There are three different open source attempts to write a Java setup. At least one of them happened for the sole reason that Sun's one is not open source so couldn't be included in Debian. So if it was open source from the start there would be at least one less fork. The fact is refusing to open the language has not prevented it forking, it has encouraged more forking to happen. You could argue that the greater ease of forking from having the full setup available to start your fork would have led to more forking, but I doubt it because people dislike "unofficial" versions. Especially if they kept the trademark, I can't imagine any non-Sun forks gaining popularity unless they were at least 20% better than Sun's, in which case the benefit from those improvements probably outweighs the damage done by forking.
But most programs are small programs. If it doesn't work for the small stuff, it doesn't work, because in the end it's all small stuff. I have tried a lot to work in Java, but all it seems to do is combine the extra typing of C with the runtime performance of Python.

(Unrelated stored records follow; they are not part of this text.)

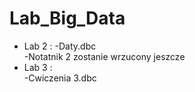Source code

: # Lab_Big_Data
- Lab 2 :
-Daty.dbc <br>
-Notatnik 2 zostanie wrzucony jeszcze <br>
- Lab 3 : <br>
-Cwiczenia 3.dbc
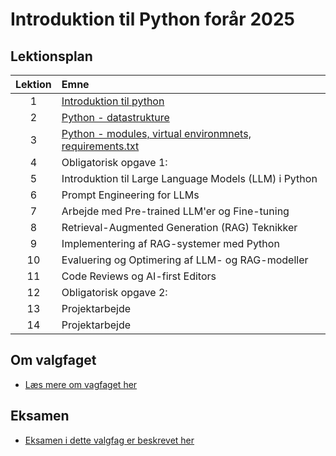 # Introduktion til Python forår 2025    

## Lektionsplan

| Lektion |                           Emne                            |
|:-----:|:----------------------------------------------------------|
|    1    | [Introduktion til python](lessons/ses1.md)                |
|    2    | [Python - datastrukture](lessons/ses2.md)                 |
|    3    | [Python - modules, virtual environmnets, requirements.txt](lessons/ses3.md)|
|    4    | Obligatorisk opgave 1:                          |
|    5    | Introduktion til Large Language Models (LLM) i Python     |
|    6    | Prompt Engineering for LLMs                               |
|    7    | Arbejde med Pre-trained LLM'er og Fine-tuning             |
|    8    | Retrieval-Augmented Generation (RAG) Teknikker            |
|    9    | Implementering af RAG-systemer med Python                 |
|   10    | Evaluering og Optimering af LLM- og RAG-modeller          |
|   11    | Code Reviews og AI-first Editors                          |
|   12    | Obligatorisk opgave 2:                                    |
|   13    | Projektarbejde                                            |
|   14    | Projektarbejde                                            |

## Om valgfaget
* [Læs mere om vagfaget her](lessons/about_this_elective.md)

## Eksamen
* [Eksamen i dette valgfag er beskrevet her](lessons/exam.md)





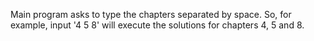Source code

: 
Main program asks to type the chapters separated by space. 
So, for example, input '4 5 8' will execute the solutions for chapters 4, 5 and 8. 
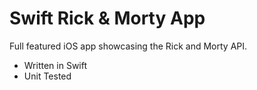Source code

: # Swift Rick & Morty App 

Full featured iOS app showcasing the Rick and Morty API.

- Written in Swift
- Unit Tested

No, MS didn't release it as GPL, but the fact is that .net as a platform is more open than Java because there is a working open .net implementation while the open java implementations are seriously lagging. And it's very easy to explain: native look and feel is far far far nicer than nonnative, and you would be hard pressed to find a toolkit anywhere that looks worse than Swing. DR's GEM is the only thing I can think of that rivals it for ugliness.
That's because of centralised control. You'll find that Debian is laid out as well as FreeBSD, because they have very strict packaging guidelines and a policy on these things. But you lose some of the flexibility. As a gentoo user I have packages all over the place, but that's mostly because I put them there, and because the system for adding new stuff is more open.